We have no way, of course, of knowing what Jesus was actually drawing there. All we can do is imagine – which is what the gospel writer seems to want us to do. And so, for me, when I imagine what Jesus was doing here, I find myself wondering this:
I wonder if Jesus was simply running his fingers through the sand, feeling the coarse roughness of those thousands and thousands of tiny grains of matter slipping through his fingers and falling to the ground. Feeling that and thinking to himself that, at some point in the very very distant past, those tiny grains of sand were part of something bigger. Part of a stone. A stone similar to the ones being held by those men; a stone thrown around for millennia before disintegrating into sand; perhaps shattered over accused and broken bodies, victims of a perverted sense of justice far, far removed from any intersection with mercy.
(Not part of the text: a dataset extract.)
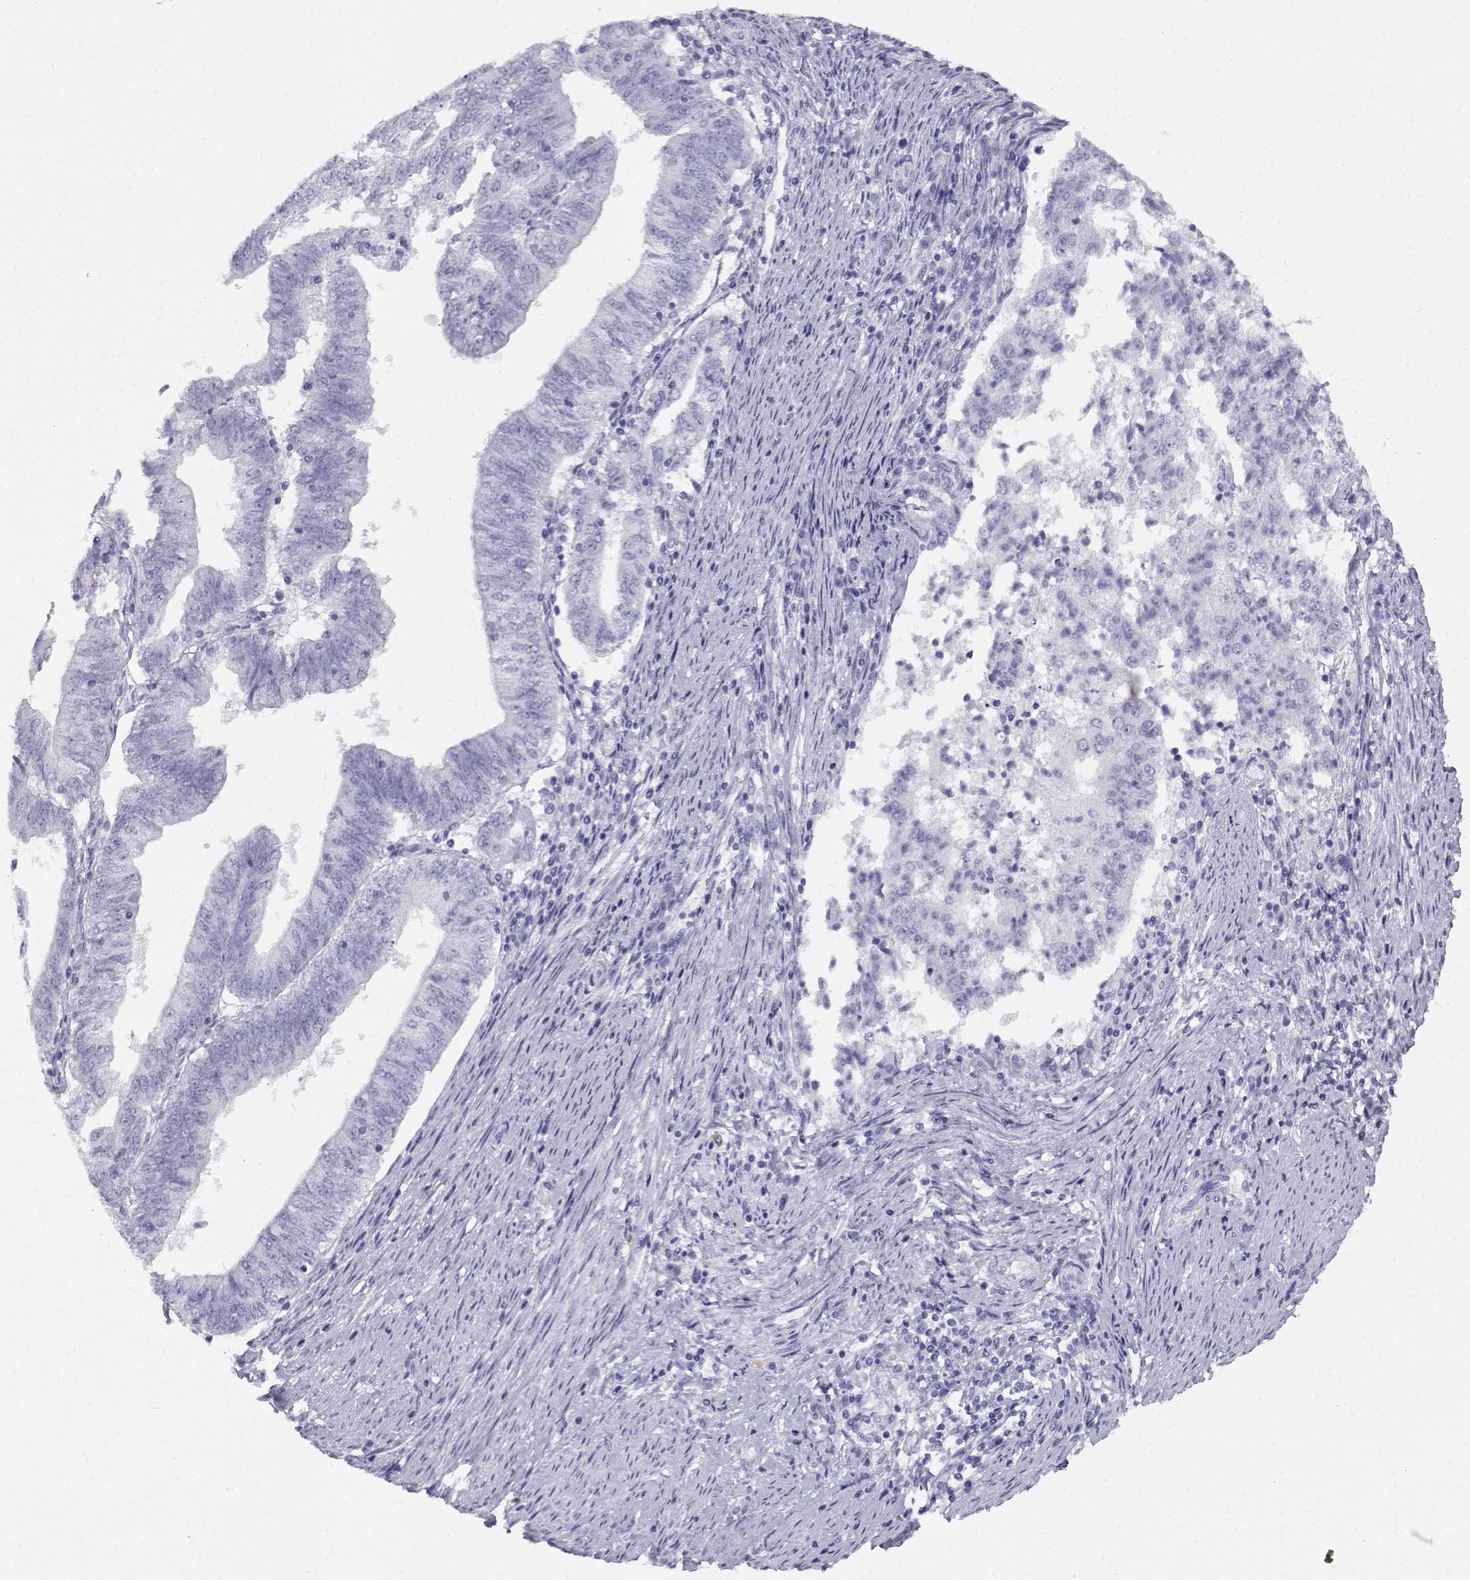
{"staining": {"intensity": "negative", "quantity": "none", "location": "none"}, "tissue": "endometrial cancer", "cell_type": "Tumor cells", "image_type": "cancer", "snomed": [{"axis": "morphology", "description": "Adenocarcinoma, NOS"}, {"axis": "topography", "description": "Endometrium"}], "caption": "DAB immunohistochemical staining of human adenocarcinoma (endometrial) reveals no significant positivity in tumor cells.", "gene": "CABS1", "patient": {"sex": "female", "age": 82}}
I find myself thinking about Jesus down there, running his fingers through the sand with a single question coursing through his mind: How many more stones? How many more will be shattered into sand? How many more will be cast and used to punish, to condemn, to accuse, to send a heavy-handed message, all for selfish motives and all carried out in the name of God? How many more stones?
And I imagine Jesus answering his own unspoken question as he took one final stroke of his finger in the dirt, and looked at the accusers, and spoke nine words found at the very heart of the intersection of justice and mercy: Let the one without sin cast the first stone.
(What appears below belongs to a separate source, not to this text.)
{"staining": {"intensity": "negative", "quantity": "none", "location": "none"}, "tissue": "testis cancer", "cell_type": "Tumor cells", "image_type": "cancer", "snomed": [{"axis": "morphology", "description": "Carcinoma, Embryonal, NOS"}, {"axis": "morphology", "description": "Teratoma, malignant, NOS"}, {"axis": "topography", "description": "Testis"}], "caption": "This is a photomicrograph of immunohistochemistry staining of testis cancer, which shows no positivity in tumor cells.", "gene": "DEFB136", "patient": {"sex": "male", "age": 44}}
Beloved, Jesus revealed to those men their own brokenness. But even more than that, Jesus showed them that the real target of the stones they were clutching was not the woman at their feet. It was themselves. He helped them see – painfully and beautifully so – that God’s grace and love is greater than judgment and condemnation. Always. He made it clear that, in the body of Christ, there is no room for any action that fails to reflect the love of Jesus, especially when it comes to how we treat one another; no room for power plays, no room for demanding or bullying behavior. None at all. Because God’s grace and love is always greater than judgment and condemnation.
I wonder, friends, if you’re aware that that grace has a sound – did you know this? It’s a lovely sound! Grace is the sound of bony fingers popping as they release their vice-like grip on the stones they’d been holding onto for far too long. Grace is the sound those stones make as, one by one, they hit the ground; a soft thud; never to become sand, at least not this day. And grace is the sound of Jesus’ voice telling the woman that her accusers had left because they finally understood the truth of it all – that peddling in the stone-throwing business is just as harmful, if not more so, for the one doing the throwing.
Siblings, we stand at the intersection of justice and mercy. That is who we are as a community of faith. And there is no room in this community for stone-throwing. Which is why Jesus calls us to let go of our stones and grab hold of grace. So, when he says, “Go and sin no more,” it’s not a directive – it’s an invitation. Inviting us into a world where God’s grace and love is always greater than judgment and condemnation. And you can bet all the sand in the world on that.
In the name of the Creator, Redeemer, and Sustainer, thanks be to God – and may all of God’s people say, AMEN!
* Because sermons are meant to be preached and are therefore prepared with the emphasis on verbal presentation, the written accounts occasionally stray from proper grammar and punctuation.